DeformableRavens: Google AI neural networks set for training robots to move deformable objects

Google AI has introduced a set of neural networks and benchmarks for them, which allow robots to be trained to move one-, two-and three-dimensional deformable objects. The code opens up opportunities to increase the level of automation in production.

The difficulties that arise when manipulating a deformable object are the inability to fully set its configuration. For example, to describe the location of a rigid cube in three-dimensional space, it is enough to specify the position of a fixed point relative to its center, but in an object such as a fabric, the position of all its points changes relative to each other. Even if there is an accurate description of the state of the deformed object, the problem of reconstructing its dynamics remains. This makes it difficult to predict the future state of a deformable object after an action has already been applied to it, which is often important for multi-stage planning algorithms.
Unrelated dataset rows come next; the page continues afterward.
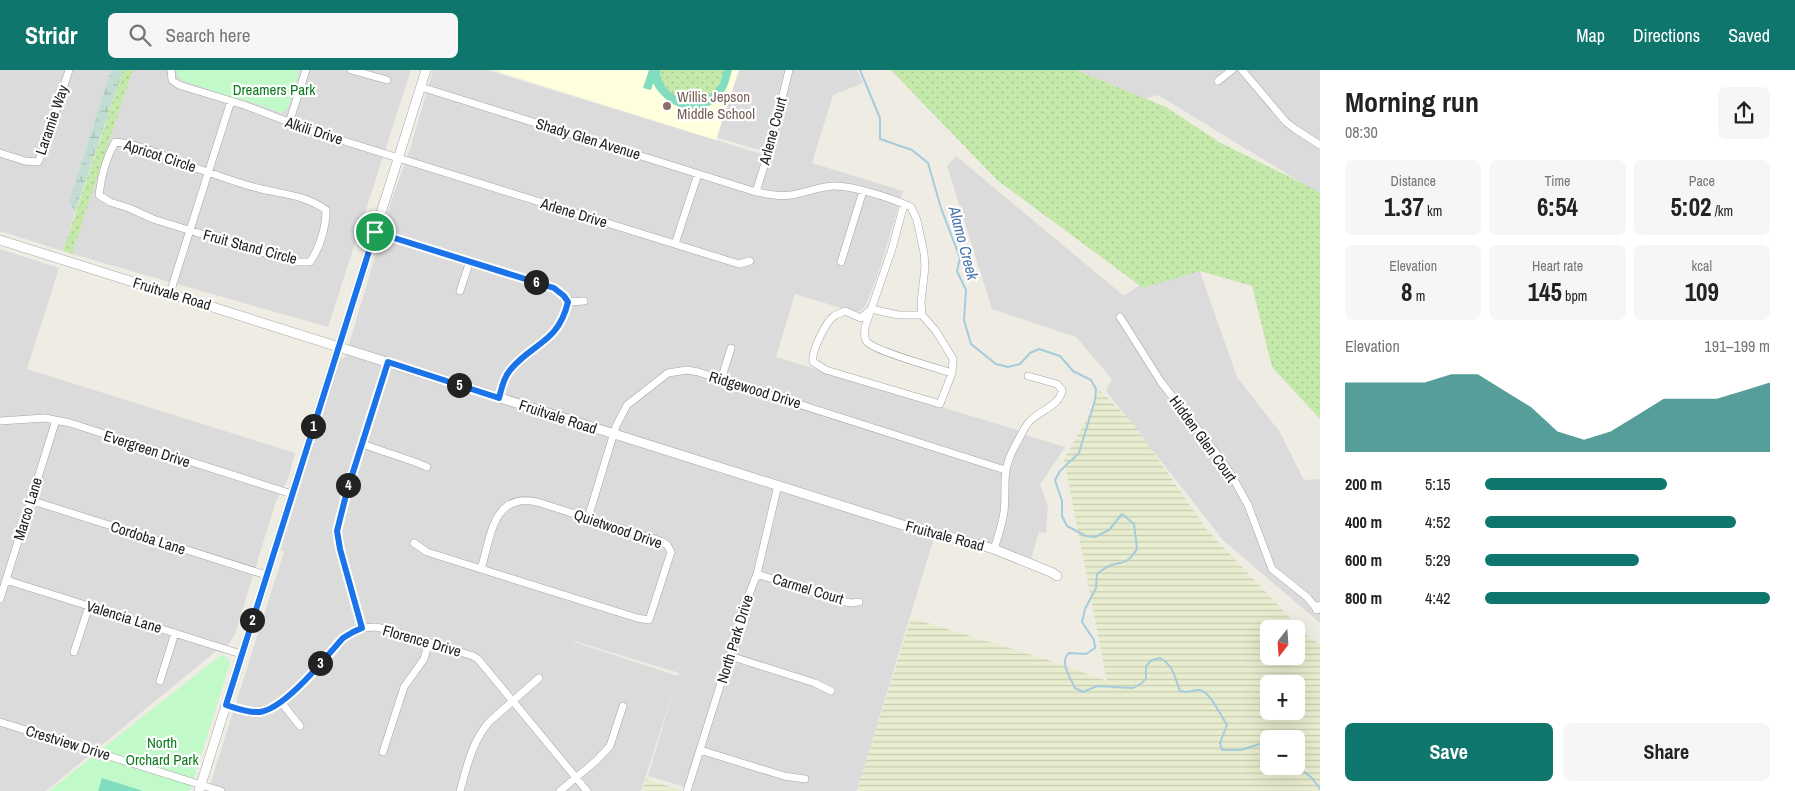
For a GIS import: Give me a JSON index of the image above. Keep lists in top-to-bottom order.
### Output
{
  "streets": {
    "street": [
      "Laramie Way",
      "Alkili Drive",
      "Arlene Court",
      "Shady Glen Avenue",
      "Apricot Circle",
      "Arlene Drive",
      "Fruit Stand Circle",
      "Fruitvale Road",
      "Ridgewood Drive",
      "Hidden Glen Court",
      "Evergreen Drive",
      "Marco Lane",
      "Quietwood Drive",
      "Cordoba Lane",
      "Carmel Court",
      "Valencia Lane",
      "North Park Drive",
      "Florence Drive",
      "Crestview Drive"
    ]
  },
  "crossings": [
    ["Alkili Drive", "Arlene Drive"],
    ["Arlene Court", "Shady Glen Avenue"],
    ["Apricot Circle", "Fruit Stand Circle"],
    ["Fruitvale Road", "Ridgewood Drive"],
    ["Fruitvale Road", "North Park Drive"],
    ["Ridgewood Drive", "Quietwood Drive"],
    ["Evergreen Drive", "Marco Lane"],
    ["Marco Lane", "Cordoba Lane"],
    ["Marco Lane", "Valencia Lane"],
    ["Carmel Court", "North Park Drive"]
  ],
  "water": ["Alamo Creek"],
  "parks": ["Dreamers Park", "North Orchard Park"],
  "places": ["Willis Jepson Middle School"],
  "north": "bottom",
  "page": {
    "header": "Stridr",
    "search": "Search here",
    "nav": ["Map", "Directions", "Saved"],
    "heading": ["Morning run", "08:30"],
    "stats": [
      ["Distance", "1.37 km"],
      ["Time", "6:54"],
      ["Pace", "5:02 /km"],
      ["Elevation", "8 m"],
      ["Heart rate", "145 bpm"],
      ["kcal", "109"]
    ],
    "pins": [
      "6",
      "5",
      "1",
      "4",
      "2",
      "3"
    ],
    "chart": ["Elevation", "191–199 m"],
    "list": [
      {
        "name": "200 m",
        "note": "5:15"
      },
      {
        "name": "400 m",
        "note": "4:52"
      },
      {
        "name": "600 m",
        "note": "5:29"
      },
      {
        "name": "800 m",
        "note": "4:42"
      }
    ],
    "map_buttons": ["+", "−"],
    "buttons": ["Save", "Share"]
  }
}
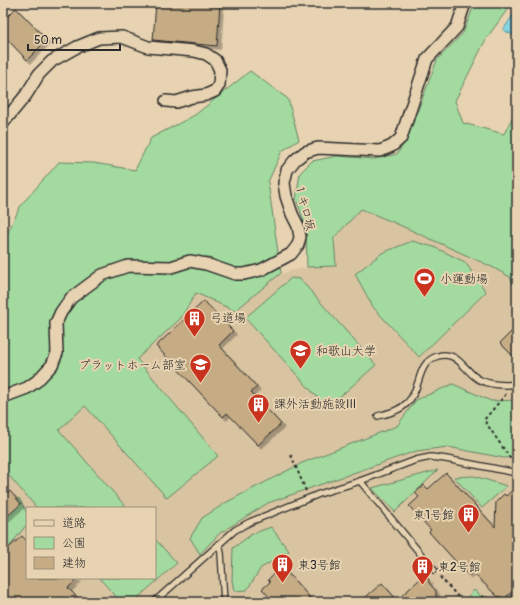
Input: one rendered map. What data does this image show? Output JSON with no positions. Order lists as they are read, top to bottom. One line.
{"streets":{"street":["１キロ坂"]},"places":{"sports":["小運動場"],"building":["弓道場","課外活動施設III","東1号館","東3号館","東2号館"],"school or university":["和歌山大学","プラットホーム部室"]},"legend":["道路","公園","建物"],"scale_bar":"50 m"}
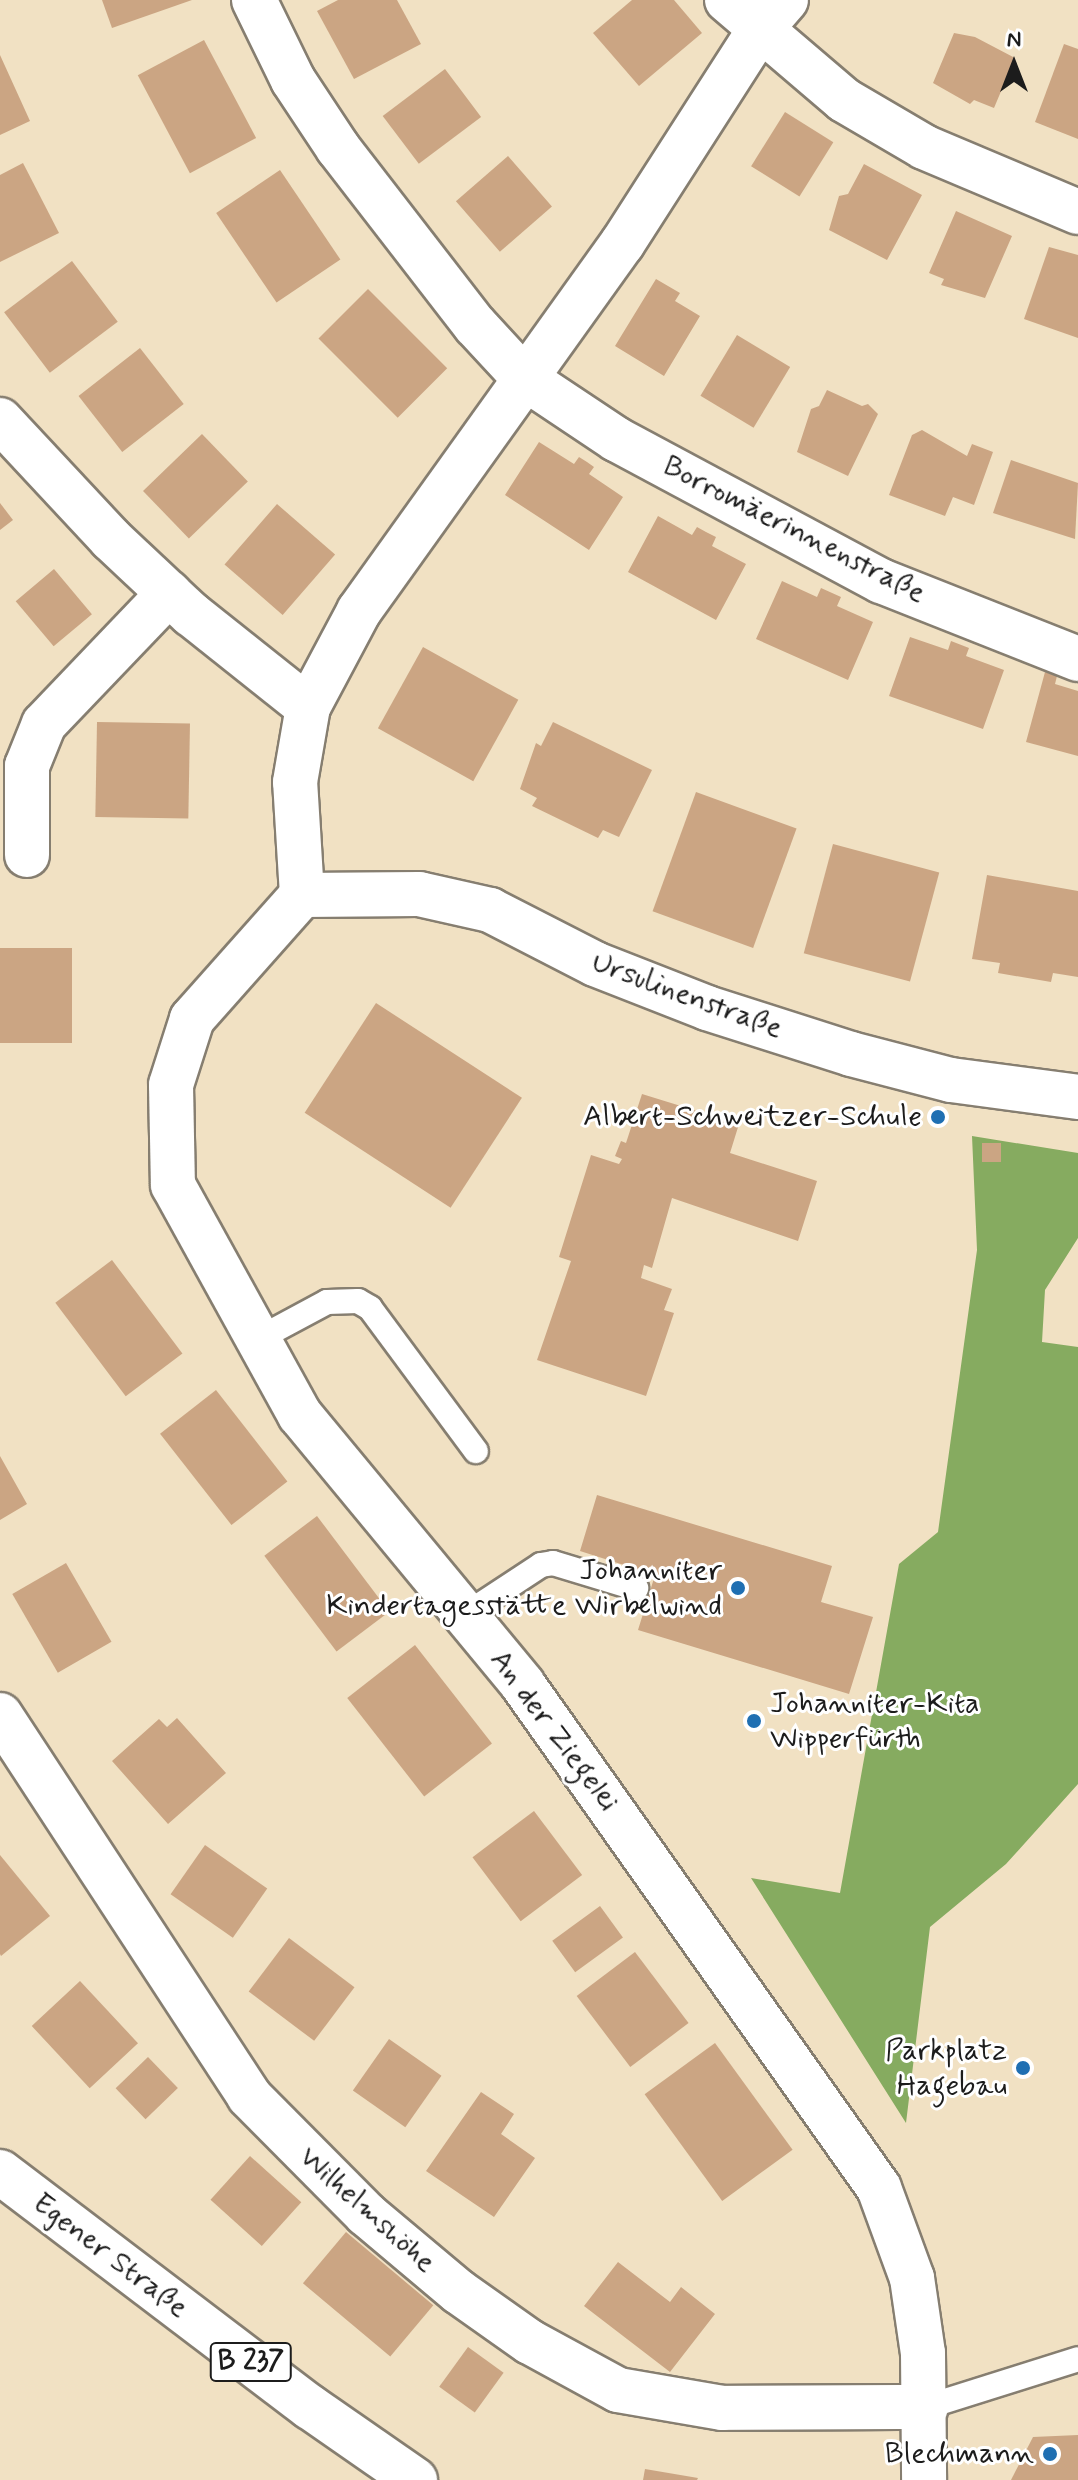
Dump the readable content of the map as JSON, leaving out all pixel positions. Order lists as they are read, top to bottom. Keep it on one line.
{"streets":{"street":["Borromäerinnenstraße","Ursulinenstraße","An der Ziegelei","Wilhelmshöhe","Egener Straße","B 237"]},"crossings":[["Ursulinenstraße","An der Ziegelei"],["An der Ziegelei","Wilhelmshöhe"]],"places":["Albert-Schweitzer-Schule","Johanniter Kindertagesstätte Wirbelwind","Johanniter-Kita Wipperfürth","Parkplatz Hagebau","Blechmann"],"north":"top"}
The article presents the open-source benchmark DeformableRavens, which includes 12 tasks related to the manipulation of one-dimensional (cables), two-dimensional (fabrics) and three-dimensional (bags) objects. In addition, the code contains a set of neural networks that allow manipulating the image of the object and the final goal. In particular, the models allow you to rearrange cables, smooth fabric, and put an object in a bag (Fig. 1). When performing tasks, the position of objects is set randomly to evaluate the effectiveness of neural networks in different conditions. Thus, the code makes it possible to train robots in complex spatial relationships between objects.

Figure 1. Manipulating one- (left), two- (center), and three-dimensional (right) objects.

The neural networks presented in the code are developed on the basis of the previously presented models of Transporter Networks, which allow performing actions on solid objects. The modification of Transporter Networks for working with deformable objects was to add to the input data, in addition to the image of the current position of the object, a photo of the purpose of movement, that is, the desired final state of the object. Then the features are combined based on the element-by-element multiplication to determine the sequential actions that need to be performed on the object in order to transfer it from the initial state to the final one.

Google plans to improve the efficiency of neural networks by increasing the speed of calculating the sequence of actions of the robot, as well as adding the ability to modify these sequences in real time, so that the robot can immediately correct its mistakes.